No, you’re entirely correct. These lawsuits wouldn’t produce large punitive doubt. It’s possible you can get a case where it would, but they typically wouldn’t produce large punitive damages award. They may only have very moderate compensatory damage awards. Although in some cases, the defamation effect on the professor’s character could be significant. But you don’t need some massive punitive damage award in one case for this to have an effect. Because if all of the universities have these policies in place and every time somebody is punished for speech… University council is not about winning, it’s about preventing lawsuits. Even if they’re a $10,000 a shot, you get the deterrent effect where the university… My council’s always talking to us about how we can’t do this, not because it’s wrong, but because somebody might sue us.

What you want is university council to be the party motivated to change the internal structures and incentives so that deans don’t feel like it’s okay to punish speech just to mollify the students. And over time gradually you can make a difference this way. You don’t need big damages award, you just need the suit brought in to be something. You can’t do that now because of litigation costs, but FIRE is solving that problem for us by providing lawyers at no cost. It’s a step-by-step gradual thing. It can work. I don’t have any magic bullet that does it tomorrow. Let’s just change the incentives.

Speaker 1:

Anybody else comment back to that? All right then.

Speaker 13:

My name is John Etchemendy. I’m a professor here in philosophy. I was provost for a while and I just want to act as a meg phone to John. I agree with everything you’ve said John.

Speaker 5:

That never happens.

Speaker 13:

Especially with philosophers. But the important thing that I think people may be missing is that if you can get that sentence that he read off into the faculty handbook, that is the employment contract. At that point, you no longer have to worry about a class action suit or who is going to have the guts to file a class action suit. Then it becomes an individual suit. If the university violates that and does not follow that sentence, then the individual who has been wronged can sue and that will happen. So I think that is the most brilliant strategy I’ve heard in a long time. Now signing onto these statements, the Chicago statement, I think that’s wonderful, but that is not going to enforceable. So I think that I would very much like to see more people appreciate the importance of enforceability.

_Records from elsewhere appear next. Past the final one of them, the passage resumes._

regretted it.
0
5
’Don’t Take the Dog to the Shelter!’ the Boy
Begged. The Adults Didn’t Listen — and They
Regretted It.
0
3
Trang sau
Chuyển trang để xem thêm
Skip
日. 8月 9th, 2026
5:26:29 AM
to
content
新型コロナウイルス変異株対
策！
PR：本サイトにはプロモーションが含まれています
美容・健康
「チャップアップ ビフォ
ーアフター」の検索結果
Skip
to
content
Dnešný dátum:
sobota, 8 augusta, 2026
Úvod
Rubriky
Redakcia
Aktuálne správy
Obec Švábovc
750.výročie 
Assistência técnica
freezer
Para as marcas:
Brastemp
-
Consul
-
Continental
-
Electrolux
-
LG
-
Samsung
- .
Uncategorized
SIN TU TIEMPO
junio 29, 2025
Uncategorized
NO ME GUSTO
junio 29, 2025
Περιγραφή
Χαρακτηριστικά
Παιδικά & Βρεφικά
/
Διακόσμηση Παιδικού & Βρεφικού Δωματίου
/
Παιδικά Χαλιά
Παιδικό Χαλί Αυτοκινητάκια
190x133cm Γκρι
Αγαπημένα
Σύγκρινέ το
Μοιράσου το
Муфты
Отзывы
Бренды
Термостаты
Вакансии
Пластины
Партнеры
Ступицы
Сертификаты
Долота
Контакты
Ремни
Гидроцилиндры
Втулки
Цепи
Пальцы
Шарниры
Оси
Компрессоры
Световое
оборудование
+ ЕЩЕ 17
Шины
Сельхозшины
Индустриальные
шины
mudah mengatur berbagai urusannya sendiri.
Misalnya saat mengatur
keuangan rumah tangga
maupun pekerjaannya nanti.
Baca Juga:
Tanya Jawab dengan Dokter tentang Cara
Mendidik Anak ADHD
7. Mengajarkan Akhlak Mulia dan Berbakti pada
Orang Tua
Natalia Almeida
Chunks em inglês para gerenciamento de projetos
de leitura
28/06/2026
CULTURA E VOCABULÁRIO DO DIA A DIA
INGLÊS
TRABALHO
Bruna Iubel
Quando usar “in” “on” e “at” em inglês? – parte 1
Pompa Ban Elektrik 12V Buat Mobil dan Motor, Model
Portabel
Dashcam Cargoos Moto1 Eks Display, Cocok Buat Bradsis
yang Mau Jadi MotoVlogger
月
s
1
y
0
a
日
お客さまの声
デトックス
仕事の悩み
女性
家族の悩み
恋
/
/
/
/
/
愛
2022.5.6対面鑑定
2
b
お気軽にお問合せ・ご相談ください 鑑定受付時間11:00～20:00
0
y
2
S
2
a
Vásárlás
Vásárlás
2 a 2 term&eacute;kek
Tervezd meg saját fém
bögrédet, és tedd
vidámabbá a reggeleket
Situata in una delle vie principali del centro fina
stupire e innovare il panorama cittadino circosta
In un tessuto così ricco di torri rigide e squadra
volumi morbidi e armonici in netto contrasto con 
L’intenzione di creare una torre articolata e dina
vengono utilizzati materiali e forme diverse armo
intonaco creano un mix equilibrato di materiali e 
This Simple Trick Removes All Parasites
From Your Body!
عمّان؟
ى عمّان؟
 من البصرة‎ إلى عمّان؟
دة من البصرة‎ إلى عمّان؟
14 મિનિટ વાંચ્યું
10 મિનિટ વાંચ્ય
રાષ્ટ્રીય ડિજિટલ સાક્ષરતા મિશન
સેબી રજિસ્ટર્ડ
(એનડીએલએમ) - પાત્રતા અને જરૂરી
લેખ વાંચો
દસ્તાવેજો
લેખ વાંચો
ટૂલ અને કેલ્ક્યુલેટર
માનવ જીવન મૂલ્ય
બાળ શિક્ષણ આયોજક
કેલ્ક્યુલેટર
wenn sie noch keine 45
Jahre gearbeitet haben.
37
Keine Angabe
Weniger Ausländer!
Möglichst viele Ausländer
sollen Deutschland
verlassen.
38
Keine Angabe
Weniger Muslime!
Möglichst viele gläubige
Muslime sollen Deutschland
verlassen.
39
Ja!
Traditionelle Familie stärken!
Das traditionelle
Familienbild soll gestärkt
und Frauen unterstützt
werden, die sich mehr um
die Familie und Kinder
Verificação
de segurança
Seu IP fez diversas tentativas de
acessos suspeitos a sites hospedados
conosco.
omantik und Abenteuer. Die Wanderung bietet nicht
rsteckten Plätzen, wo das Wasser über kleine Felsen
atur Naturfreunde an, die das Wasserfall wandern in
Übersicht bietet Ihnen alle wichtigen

And by the way, so Richard, I disagree with just about everything you said, but in particular, who runs the university? It is the faculty. It really is the faculty. The faculty have the power to get a president fired. It’s not the board, not at all the board. You’re absolutely right about the board. They don’t know what they’re doing. But the faculty run the university, and if we can get the faculty to push for something like that change in the faculty handbook, we could actually get something done. The problem, now getting back to Amy’s point, the problem is that our faculties tend to be very, very liberal and very much have bought into the DEI agenda. So I don’t know if that’s going to happen, but I do think that that strategy is exactly the right way to go.

Speaker 5:

I have that before our faculty, send it right now at Georgetown.

Speaker 1:

All right, so please join in thanking the panelists.